The sentiment expressed by a Cospicua resident, that former Prime Minister Dom Mintoff was “second only to Our Lord”, smacks of idolatry.

To be a Mintoffian was to be a supporter of or an activist in the Malta Labour Party when Mintoff refounded it after Boffa left...

Many people would not be able to understand why Mr Mintoff was so revered, especially in his hometown.

But for Cospicua residents, Mr Mintoff was the boy next door who forced his way to the top, from where he implemented policies that materially changed their lives for the better.

Mr Mintoff’s brand of socialism, founded in a colonial era, also inspired the birth of Mintoffianism, which for many in Cottonera was an ideology.

The word and its derivative that described Mr Mintoff’s followers as Mintoffjani was also used by detractors to define the man’s forceful tactics and the state interventionist policies he adopted.

However, lost somewhere between the realm of myth and reality lingers the question of whether Mintoffianism was an ideology or simply a strong personality cult that lasted half a century.

Writing in The Times in April, columnist Austin Bencini, a constitutional lawyer, defined Mintoffianism as a product of the personality cult Mr Mintoff had imposed on his party. It became much larger than the entire party itself, he added.
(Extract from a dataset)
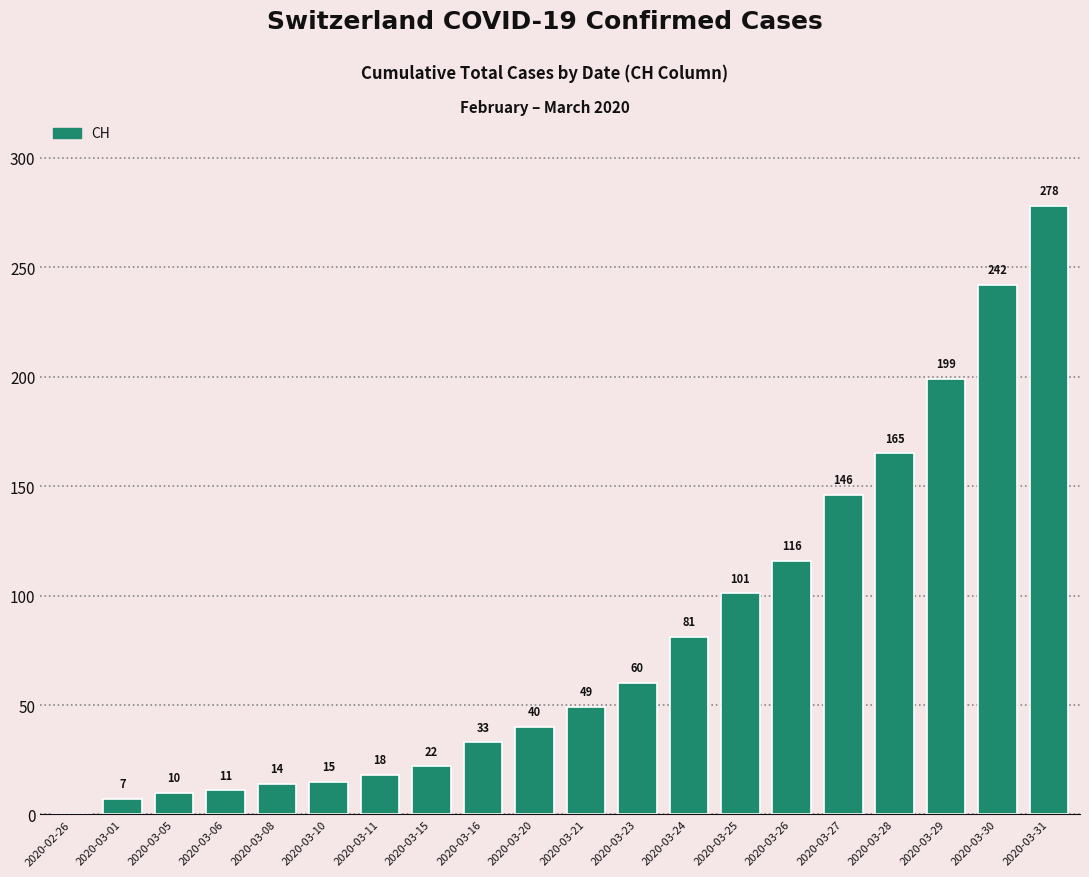

Which category has the highest value across all series?

2020-03-31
“The Labour Party thereby lost its soul, in that the ideologies of socialism and of social democracy become empty and hollow words, totally absorbed in the will of Mr Mintoff; those who voted Labour became Mintoffian and not socialist,” Dr Bencini said.

But Mintoffianism has its roots in the Labour Party’s split just after the Second World War, according to former party president Mario Vella, an economist and political theorist.
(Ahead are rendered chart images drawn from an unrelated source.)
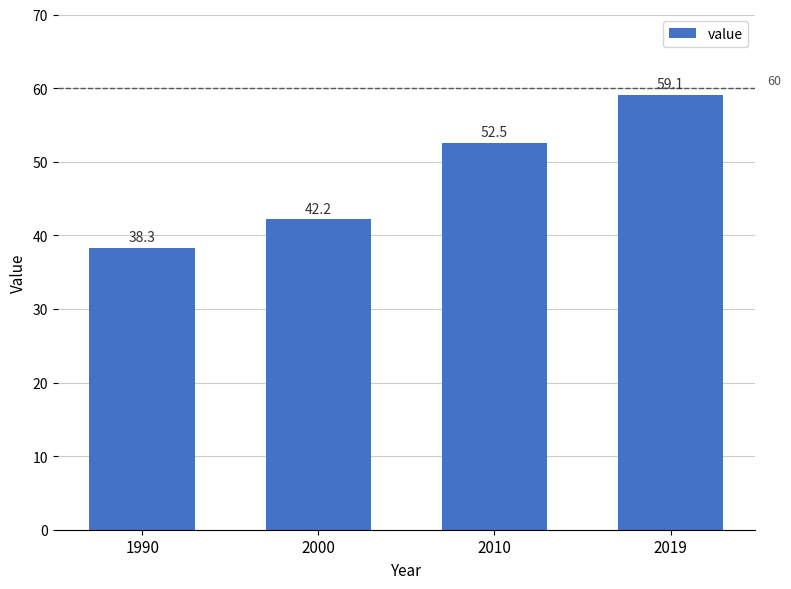

True or false: the data shows 21.8 at 2010.

False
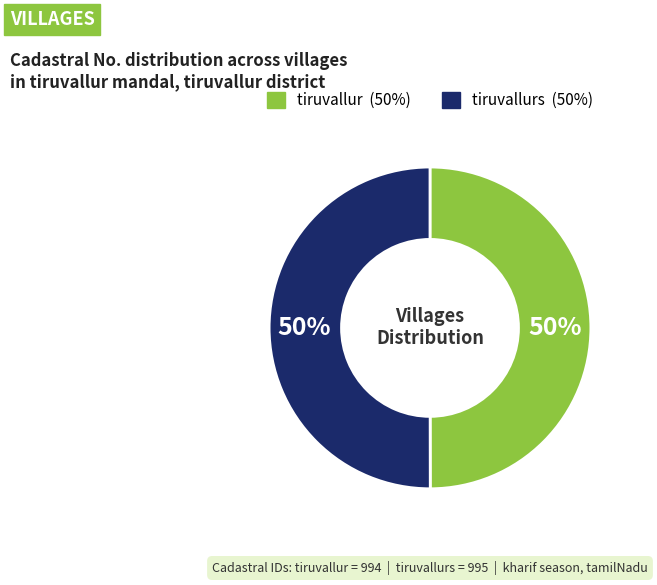

To the nearest percent, what is the average slice percentage?

50%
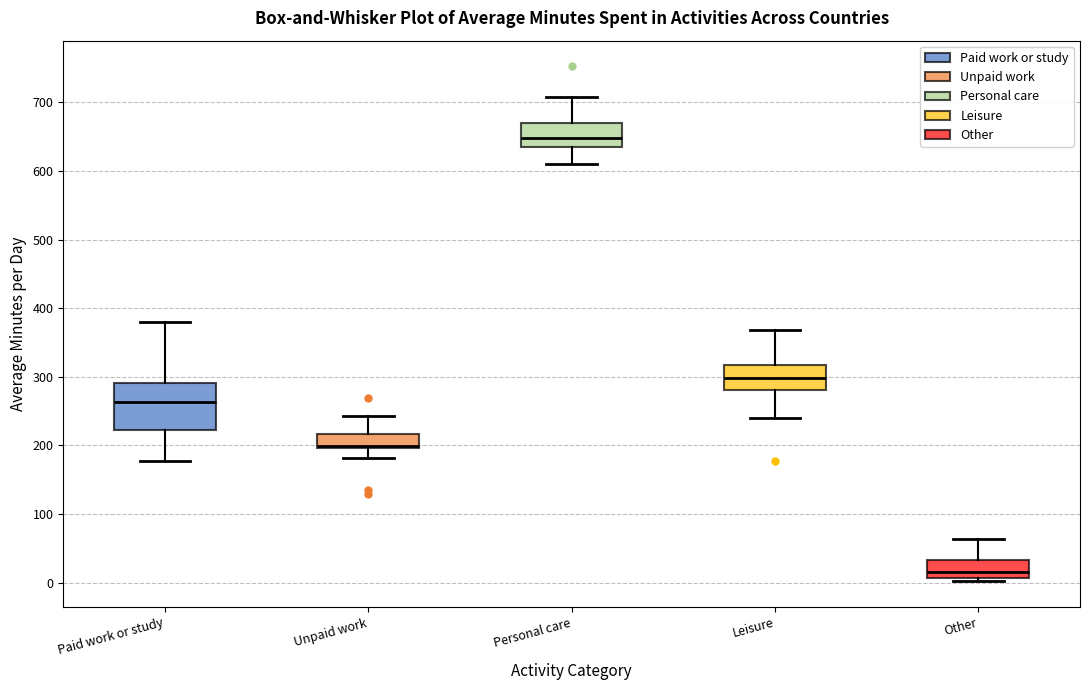

Reading left to right, transcribe this box plot: for each box, give where its median line is, the range the box spans, and where its two whiskers end, as read against the y-axis. The values are not printed on the chart, so give them approximately, as read against the axis.

Paid work or study: median 260, box 220 to 290, whiskers 180 to 380
Unpaid work: median 200 (just above the box's lower edge), box 200 to 220, whiskers 180 to 240
Personal care: median 650, box 640 to 670, whiskers 610 to 710
Leisure: median 300, box 280 to 320, whiskers 240 to 370
Other: median 20, box 10 to 30, whiskers 0 to 60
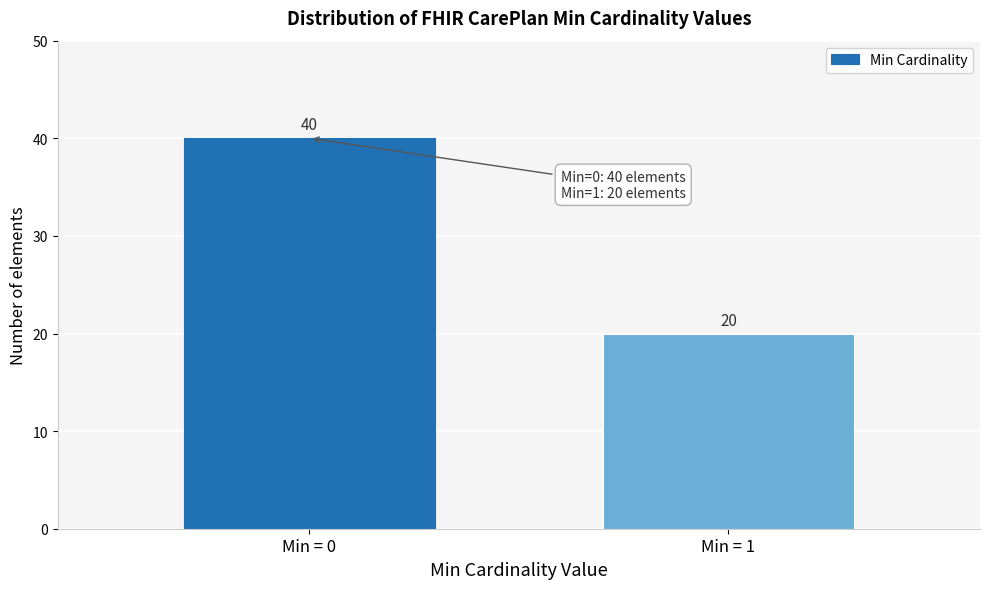

Reading left to right, what are all the values shown in this chart?

Min = 0=40	Min = 1=20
In the late 1940s, Labour supporters identified themselves as Mintoffjani to distinguish themselves from other Labour Party militants, who felt more comfortable with then leader Paul Boffa’s softer line towards Britain.

“To be a Mintoffian was to be a supporter of or an activist in the Malta Labour Party when Mintoff refounded it after Boffa left to set up his Malta Workers Party,” Dr Vella said.
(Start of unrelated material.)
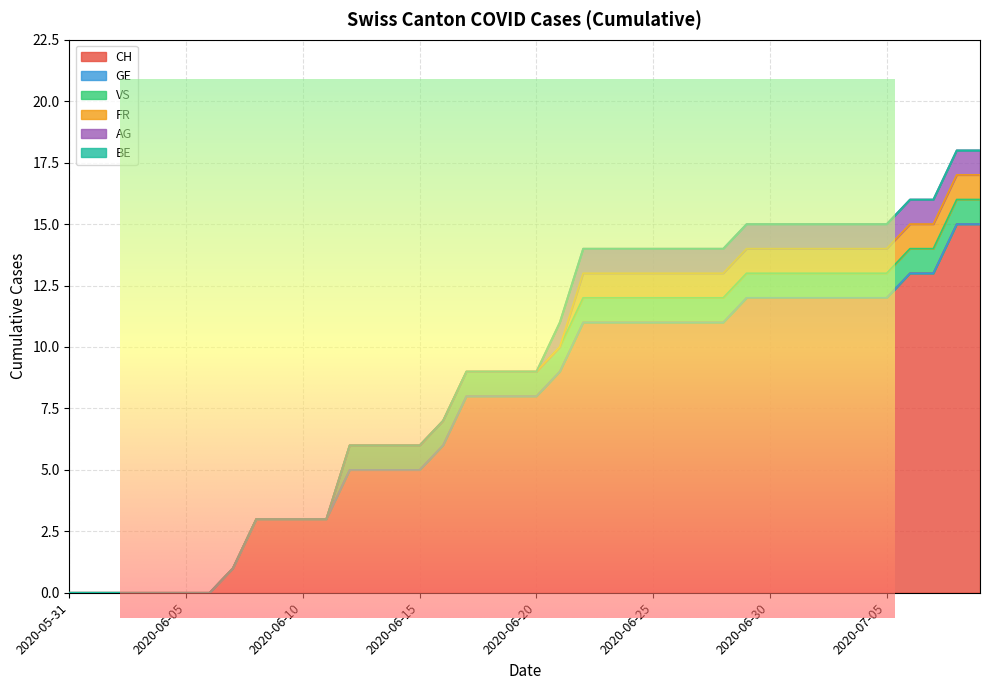

At how many categories does at least one series exceed 7?

23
In 1949, Mr Mintoff had forced a crisis in the Labour Party and was elected leader instead of Dr Boffa. The Labour Party spent the next six years in opposition and the Malta Workers Party joined the Nationalist Party in a series of weak coalition governments.

Dr Vella insisted the split between Mintoffjani and Boffisti was not the parting of ways between two personality cults, even though the two leaders had very different personal styles.

Neither was it an ideological difference, he added.

“The split was based on two very different political strategies,” Dr Vella said, and with the Labour Party’s electoral victory of 1955, “the fusion of meanings between Mintoffianism and Labour was effectively complete”.

Later on the word Mintoffian was used to emphasise adherence to Mr Mintoff’s determination to set Malta on a path of economic and social development that would lead it out of its state of abject backwardness, according to Dr Vella.

Mintoffianism was also used to describe the economic policies adopted in the 1970s by the Labour governments of the time that included nationalising the banks, the state’s direct involvement in setting up companies, imposing import controls to protect industry and creating quasi-military worker corps to employ people in what were supposed to be productive activities.

This economic philosophy was not unique to Malta despite its Mintoffian branding, according to economist Lino Briguglio, who formed part of the Labour Party national executive but was expelled in 1977.

“His economic style of government is now passé and was based on the assumption that government knows better than the private sector.

“This type of economic ideology was common during the 1970s and the 1980s all over the world,” Prof. Briguglio said.

But Mr Mintoff was also a social reformer, he added. Without him Malta would still be a backward country as far as civil rights and the separation of Church and state were concerned.

The social reforms of the 1970s are a lasting legacy to the man, but for others, Mintoffianism will always be another word for bullying and violence.

A trait borne out of circumstances, which saw Mr Mintoff in his earlier years taking on the British colonialists and the Church’s hegemony on social norms, it later became a way of bulldozing change in the first post-independence Labour governments of the 1970s and 1980s.

The violence culminated in the 1979 Black Monday events when then Opposition leader Eddie Fenech Adami’s house was ransacked and his wife beaten in front of their children. It was also the day The Times building in Valletta was gutted by Labour supporters.

It is this unsavoury legacy that dragged on into the 1980s that the Labour Party tried to bury when Alfred Sant was elected leader in the 1990s. He cut loose the violent elements.

Prof. Briguglio acknowledged Mr Mintoff’s biggest weakness as Prime Minister was that he lost control over his violent followers.

“Mintoff sometimes had nasty moods, and as he was rash in his decisions, some were taken in such moods, with disastrous results,” Prof. Briguglio said.

It is unlikely Mintoffianism will ever enter the books as an ideology. It was more akin to the personality cult of a big man in a small country.

But whatever label or definition it is given, the word has transcended the very nature of the man who inspired it and today means different things to different people... and that is very true to Mr Mintoff’s legacy.